Clinical trials could begin next year for a new class of drugs that have shown promising results in treating sleep-disordered breathing in rodents.

It’s no secret that many sleep apnea patients struggle to use their CPAP machines. What if there was a pharmacological fix, a pill that they could take just before bed that would target the cause of their disordered breathing and keep their airways open throughout the night?

A collaborative project between scientists at the University of Chicago and the IIT Research Institute is working to make this a reality. They are investigating a new class of drugs to treat patients who refuse or fail more traditional sleep apnea therapies. Clinical trials could start as early as the second quarter of next year and could lead to a paradigm shift in how sleep medicine physicians treat their sleep apnea patients, says David McCormick, PhD, president of IIT Research Institute and professor at the Illinois Institute of Technology.

“We identified a completely novel class of drugs, completely novel compounds that are synthesized by a completely novel chemistry,” says McCormick.

The team of researchers presented their findings on April 23 to the Cambridge biotech community at Science2Startup (S2S), an invitation-only symposium in Boston aimed at strengthening connections between biotech investors and therapeutics researchers at academic research institutions.

The scientific presenters were selected by an advisory group of biotech investors, who received over 175 presentation submissions from 64 institutions across 3 continents. Submissions were narrowed down to 12 presenting groups, which then received hands-on coaching and feedback on their scientific translation and drug development plans during the day-long event, according to a press release.

“The goal of events like S2S is to accelerate the translation of innovative discoveries made by some of the world’s preeminent researchers from basic research to the bedside,” says Bill Harrington, managing partner at Osage University Partners.

McCormick’s research group is still in communication with some of the funding agencies from the symposium. According to McCormick, there is the possibility of future collaboration on the development of pharmacological therapies for sleep apnea, the study of which has already received grant funding from the National Heart, Lung, and Blood Institute of the National Institutes of Health.

According to the group’s research published in the peer-reviewed journal PNAS, the administration of L-propargyl glycine to rodents with disordered breathing can help the animals maintain open airways to prevent obstructive sleep apnea (OSA) and inhibit the chemoreflux loop gain that underlies central sleep apnea.

The compounds were shown to decrease apneas when tested on genetically engineered mice, which reliably recapitulate human sleep apnea. The efficacy was also tested on rats, which demonstrated that the decrease in apneas was not a mouse-specific phenomenon, says McCormick, a coauthor on the study.

▶ EXERCISE PROMPT: Carry the article on experimental sleep apnea drugs forward, picking up right after its final sentence. The material placed after this has no role here.

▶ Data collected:
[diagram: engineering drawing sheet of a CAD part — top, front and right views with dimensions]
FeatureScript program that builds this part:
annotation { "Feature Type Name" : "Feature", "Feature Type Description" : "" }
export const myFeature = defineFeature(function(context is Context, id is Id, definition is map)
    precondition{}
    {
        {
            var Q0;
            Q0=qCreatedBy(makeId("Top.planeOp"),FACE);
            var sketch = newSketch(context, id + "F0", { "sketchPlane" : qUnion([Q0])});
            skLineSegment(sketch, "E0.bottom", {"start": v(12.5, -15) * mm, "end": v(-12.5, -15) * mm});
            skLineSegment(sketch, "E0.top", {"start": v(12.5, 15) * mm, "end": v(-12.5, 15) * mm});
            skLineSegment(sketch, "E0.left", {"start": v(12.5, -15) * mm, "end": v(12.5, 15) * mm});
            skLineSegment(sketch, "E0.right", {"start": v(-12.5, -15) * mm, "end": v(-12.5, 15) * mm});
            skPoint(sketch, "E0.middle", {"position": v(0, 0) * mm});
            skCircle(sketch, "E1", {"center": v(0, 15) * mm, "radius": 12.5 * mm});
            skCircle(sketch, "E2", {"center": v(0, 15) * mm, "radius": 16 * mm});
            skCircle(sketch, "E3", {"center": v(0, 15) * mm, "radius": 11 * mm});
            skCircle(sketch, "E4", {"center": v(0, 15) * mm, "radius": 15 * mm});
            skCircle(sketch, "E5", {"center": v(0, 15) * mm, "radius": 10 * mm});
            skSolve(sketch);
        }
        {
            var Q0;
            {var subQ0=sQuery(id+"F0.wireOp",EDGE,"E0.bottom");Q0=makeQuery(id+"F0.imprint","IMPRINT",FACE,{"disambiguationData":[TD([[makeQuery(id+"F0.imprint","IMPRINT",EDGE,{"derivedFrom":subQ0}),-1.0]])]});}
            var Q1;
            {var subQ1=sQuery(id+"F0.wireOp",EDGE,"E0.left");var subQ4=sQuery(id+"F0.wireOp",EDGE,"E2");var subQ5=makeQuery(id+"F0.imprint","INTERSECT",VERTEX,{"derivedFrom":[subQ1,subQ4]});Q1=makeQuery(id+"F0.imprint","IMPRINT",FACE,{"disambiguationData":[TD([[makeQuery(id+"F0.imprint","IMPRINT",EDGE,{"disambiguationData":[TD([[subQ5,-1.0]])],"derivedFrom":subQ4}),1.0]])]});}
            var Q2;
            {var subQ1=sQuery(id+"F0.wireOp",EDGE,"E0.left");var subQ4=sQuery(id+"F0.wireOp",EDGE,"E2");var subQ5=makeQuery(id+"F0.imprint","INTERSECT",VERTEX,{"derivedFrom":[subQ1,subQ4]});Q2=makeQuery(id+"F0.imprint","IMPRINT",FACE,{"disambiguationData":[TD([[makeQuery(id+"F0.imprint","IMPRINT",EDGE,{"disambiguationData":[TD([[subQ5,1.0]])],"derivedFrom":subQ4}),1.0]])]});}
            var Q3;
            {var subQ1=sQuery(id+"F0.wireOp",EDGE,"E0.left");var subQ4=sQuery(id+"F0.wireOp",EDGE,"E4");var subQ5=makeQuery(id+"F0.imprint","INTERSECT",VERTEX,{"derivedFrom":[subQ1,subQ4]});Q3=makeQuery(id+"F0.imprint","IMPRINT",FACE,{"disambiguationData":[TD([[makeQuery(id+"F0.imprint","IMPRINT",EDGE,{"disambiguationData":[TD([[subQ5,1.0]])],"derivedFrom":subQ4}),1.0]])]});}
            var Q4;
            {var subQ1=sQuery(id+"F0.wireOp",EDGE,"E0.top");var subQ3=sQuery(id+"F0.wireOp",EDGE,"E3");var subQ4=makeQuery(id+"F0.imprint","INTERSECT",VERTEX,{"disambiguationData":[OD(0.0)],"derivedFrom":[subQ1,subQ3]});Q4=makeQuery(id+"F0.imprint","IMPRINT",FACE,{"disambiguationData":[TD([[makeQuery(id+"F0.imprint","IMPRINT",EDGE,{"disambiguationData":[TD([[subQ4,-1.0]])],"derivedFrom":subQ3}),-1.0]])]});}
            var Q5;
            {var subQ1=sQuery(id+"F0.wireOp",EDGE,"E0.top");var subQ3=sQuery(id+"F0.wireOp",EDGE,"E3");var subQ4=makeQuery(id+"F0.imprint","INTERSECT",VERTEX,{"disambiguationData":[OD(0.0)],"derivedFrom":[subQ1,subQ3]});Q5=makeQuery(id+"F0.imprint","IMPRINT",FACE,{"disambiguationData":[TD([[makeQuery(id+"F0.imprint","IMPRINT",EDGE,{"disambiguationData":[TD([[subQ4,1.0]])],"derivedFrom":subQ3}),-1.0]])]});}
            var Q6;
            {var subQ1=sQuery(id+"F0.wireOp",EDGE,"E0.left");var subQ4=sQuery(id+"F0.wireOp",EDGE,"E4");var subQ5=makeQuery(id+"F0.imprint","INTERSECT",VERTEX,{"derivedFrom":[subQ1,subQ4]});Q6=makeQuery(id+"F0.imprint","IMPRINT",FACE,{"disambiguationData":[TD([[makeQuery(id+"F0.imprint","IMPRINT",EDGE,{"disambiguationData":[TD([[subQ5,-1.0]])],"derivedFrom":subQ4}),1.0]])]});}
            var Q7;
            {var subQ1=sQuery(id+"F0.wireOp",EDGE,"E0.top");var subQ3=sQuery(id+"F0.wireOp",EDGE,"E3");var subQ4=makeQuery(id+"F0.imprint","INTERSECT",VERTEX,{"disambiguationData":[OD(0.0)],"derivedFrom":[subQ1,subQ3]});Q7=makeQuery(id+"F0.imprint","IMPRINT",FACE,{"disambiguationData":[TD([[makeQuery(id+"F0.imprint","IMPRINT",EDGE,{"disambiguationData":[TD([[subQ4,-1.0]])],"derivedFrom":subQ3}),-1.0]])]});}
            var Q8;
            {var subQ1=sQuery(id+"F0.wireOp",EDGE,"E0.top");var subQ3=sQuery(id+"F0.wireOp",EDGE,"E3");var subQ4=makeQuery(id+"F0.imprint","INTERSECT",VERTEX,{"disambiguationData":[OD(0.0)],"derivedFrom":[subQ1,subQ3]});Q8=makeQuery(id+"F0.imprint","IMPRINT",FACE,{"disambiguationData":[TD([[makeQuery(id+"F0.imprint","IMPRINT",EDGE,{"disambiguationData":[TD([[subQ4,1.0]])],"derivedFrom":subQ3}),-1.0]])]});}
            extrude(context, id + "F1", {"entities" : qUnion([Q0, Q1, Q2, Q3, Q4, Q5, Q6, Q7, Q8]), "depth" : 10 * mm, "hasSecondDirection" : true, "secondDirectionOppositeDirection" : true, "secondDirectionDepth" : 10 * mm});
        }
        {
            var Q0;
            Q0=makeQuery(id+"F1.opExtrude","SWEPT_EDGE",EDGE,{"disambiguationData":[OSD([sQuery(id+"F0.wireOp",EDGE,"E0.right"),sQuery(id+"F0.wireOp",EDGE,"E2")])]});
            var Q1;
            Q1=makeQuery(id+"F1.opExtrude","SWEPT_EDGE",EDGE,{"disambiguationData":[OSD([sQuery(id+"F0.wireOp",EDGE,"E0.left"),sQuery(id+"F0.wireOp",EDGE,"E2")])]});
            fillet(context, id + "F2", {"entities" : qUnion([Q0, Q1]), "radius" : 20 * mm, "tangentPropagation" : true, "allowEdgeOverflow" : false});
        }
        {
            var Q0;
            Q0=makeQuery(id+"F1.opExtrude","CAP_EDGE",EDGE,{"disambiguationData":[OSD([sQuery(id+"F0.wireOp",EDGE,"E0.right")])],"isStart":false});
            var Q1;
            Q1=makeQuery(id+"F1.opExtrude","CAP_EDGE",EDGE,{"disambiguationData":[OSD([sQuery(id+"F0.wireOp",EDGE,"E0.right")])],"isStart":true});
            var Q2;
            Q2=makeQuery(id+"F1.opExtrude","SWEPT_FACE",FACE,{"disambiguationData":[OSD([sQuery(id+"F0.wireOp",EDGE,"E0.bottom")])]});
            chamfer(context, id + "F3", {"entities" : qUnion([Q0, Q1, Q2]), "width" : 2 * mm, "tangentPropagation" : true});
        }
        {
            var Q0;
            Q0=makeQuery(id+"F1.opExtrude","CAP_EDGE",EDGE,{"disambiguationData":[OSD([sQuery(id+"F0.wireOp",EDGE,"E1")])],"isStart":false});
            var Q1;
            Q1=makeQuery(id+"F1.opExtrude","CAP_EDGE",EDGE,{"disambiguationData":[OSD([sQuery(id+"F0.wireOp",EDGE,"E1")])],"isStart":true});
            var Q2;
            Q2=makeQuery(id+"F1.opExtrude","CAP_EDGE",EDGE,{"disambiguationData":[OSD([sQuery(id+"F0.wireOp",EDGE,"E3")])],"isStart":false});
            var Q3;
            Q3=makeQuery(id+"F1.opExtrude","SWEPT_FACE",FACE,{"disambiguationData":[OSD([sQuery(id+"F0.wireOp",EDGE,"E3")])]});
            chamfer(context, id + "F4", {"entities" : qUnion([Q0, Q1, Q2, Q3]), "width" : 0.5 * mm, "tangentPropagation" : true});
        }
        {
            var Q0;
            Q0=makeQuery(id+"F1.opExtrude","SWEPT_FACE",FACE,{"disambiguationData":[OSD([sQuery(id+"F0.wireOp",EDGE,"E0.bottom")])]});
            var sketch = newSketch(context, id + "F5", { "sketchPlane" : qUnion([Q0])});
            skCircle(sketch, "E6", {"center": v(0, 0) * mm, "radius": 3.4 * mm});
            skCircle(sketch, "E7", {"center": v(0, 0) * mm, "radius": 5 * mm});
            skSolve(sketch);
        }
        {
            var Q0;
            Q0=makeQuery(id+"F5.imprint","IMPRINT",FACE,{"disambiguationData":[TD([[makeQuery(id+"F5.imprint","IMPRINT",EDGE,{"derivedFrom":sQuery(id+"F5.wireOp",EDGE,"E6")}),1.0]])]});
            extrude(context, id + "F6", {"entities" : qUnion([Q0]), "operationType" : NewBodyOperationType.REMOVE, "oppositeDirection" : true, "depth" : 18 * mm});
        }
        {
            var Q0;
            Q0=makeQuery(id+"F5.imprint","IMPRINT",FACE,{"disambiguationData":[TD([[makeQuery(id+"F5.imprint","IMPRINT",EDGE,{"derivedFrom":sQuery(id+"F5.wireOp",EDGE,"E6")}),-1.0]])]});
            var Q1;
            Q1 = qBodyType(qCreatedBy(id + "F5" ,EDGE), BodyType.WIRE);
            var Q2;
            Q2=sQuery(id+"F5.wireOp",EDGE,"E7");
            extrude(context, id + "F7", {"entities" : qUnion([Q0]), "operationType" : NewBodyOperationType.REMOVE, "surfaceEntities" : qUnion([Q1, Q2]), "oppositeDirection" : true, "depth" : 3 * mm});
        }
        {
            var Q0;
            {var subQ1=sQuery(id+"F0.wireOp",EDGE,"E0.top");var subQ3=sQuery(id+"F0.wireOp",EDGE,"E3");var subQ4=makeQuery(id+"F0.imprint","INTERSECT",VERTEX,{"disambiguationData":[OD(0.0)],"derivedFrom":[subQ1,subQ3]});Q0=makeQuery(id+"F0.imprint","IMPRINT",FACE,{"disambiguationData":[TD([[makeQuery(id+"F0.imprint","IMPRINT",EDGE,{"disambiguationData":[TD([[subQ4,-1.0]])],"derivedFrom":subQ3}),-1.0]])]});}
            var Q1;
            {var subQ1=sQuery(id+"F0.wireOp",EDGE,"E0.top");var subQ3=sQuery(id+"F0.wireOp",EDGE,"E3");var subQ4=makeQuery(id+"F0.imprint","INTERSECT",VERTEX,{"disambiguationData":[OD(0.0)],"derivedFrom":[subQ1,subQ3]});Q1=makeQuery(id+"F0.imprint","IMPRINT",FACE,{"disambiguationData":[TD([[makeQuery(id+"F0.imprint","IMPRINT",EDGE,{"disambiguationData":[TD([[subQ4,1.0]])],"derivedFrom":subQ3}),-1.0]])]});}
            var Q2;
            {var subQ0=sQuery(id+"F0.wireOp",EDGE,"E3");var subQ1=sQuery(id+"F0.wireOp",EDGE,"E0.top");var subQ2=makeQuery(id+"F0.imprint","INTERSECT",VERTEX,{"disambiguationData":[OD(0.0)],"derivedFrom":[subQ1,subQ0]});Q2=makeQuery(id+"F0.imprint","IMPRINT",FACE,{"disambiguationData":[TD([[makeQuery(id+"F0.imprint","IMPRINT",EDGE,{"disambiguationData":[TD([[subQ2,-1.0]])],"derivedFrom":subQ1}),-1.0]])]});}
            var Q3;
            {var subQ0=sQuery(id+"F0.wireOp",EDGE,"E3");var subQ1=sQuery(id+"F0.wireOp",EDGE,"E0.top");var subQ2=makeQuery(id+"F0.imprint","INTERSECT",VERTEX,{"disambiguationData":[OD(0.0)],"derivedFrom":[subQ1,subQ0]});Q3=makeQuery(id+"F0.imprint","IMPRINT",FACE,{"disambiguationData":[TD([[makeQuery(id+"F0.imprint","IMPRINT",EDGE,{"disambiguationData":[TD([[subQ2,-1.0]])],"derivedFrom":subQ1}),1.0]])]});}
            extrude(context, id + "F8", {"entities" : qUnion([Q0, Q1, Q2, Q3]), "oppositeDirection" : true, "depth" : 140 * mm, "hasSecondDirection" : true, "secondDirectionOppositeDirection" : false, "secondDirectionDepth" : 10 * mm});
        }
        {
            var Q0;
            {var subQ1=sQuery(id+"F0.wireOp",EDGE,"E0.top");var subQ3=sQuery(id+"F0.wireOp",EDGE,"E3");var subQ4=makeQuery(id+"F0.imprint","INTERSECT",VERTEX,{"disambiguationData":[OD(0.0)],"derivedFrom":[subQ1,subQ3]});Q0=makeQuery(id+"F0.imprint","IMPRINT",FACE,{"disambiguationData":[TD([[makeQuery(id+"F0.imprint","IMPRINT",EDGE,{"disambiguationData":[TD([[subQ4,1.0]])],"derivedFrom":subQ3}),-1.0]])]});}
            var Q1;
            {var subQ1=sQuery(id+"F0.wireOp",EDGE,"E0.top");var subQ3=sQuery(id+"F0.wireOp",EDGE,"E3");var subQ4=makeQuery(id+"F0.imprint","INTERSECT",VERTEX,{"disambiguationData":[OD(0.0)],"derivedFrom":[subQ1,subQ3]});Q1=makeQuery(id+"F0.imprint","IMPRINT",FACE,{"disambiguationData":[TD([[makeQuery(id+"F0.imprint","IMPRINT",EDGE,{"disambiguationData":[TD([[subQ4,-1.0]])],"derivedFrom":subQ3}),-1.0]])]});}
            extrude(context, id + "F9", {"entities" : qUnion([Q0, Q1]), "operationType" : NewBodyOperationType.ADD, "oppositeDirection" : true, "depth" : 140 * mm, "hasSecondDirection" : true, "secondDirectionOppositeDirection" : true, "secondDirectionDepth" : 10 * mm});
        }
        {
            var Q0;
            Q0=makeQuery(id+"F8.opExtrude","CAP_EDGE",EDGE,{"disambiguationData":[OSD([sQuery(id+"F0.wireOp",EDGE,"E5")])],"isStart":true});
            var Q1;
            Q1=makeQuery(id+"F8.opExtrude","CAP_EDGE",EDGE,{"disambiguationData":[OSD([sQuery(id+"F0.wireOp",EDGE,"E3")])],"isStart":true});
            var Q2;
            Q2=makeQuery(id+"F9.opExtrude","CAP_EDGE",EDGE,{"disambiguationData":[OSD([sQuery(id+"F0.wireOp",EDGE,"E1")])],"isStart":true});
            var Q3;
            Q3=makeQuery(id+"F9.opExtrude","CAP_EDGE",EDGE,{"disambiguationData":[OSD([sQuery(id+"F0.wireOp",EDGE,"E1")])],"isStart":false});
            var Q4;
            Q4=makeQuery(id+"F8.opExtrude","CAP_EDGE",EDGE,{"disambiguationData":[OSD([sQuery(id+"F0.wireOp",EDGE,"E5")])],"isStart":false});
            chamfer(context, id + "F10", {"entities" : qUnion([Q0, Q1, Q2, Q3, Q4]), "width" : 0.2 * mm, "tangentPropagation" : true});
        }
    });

▶ TASK RESULT:
“The underlying mechanisms of what is going on in a rodent model and a human model appear to be very similar,” says McCormick. “This is the only therapeutic strategy that we are aware of that’s under development that targets both obstructive and central sleep apnea.”

The compounds work to suppress disordered breathing by targeting an enzyme called cystathionine gamma-lyase, also known as CSE. This enzyme is present in certain tissues including the carotid body, a cluster of cells near the fork of the carotid artery, which runs along both sides of the throat.

Emerging research now suggests that a certain percentage of OSA can be due to a decrease in the neurons that control tongue movement, which causes the tongue to become placid, blocking the airways. This process can be interrupted by inhibiting the CSE enzyme, says Nanduri R. Prabhakar, PhD, director of the Institute for Integrative Physiology and the Center for Systems Biology at The University of Chicago.

“For a long time people thought that OSA is primarily an anatomical problem that concerned the upper airways. But now emerging evidence suggests that not only are there anatomical disturbances but also the chemoreflux coming from the carotid body, which controls the respiratory movement,” Prabhakar says.

At least one third of patients with OSA are estimated to have this particular underlying cause. Currently, there are a number of compounds under investigation for sleep apnea, but most are not designed to treat the underlying disease. Other medications might only target sleep apnea symptoms, such as daytime sleepiness or high blood pressure.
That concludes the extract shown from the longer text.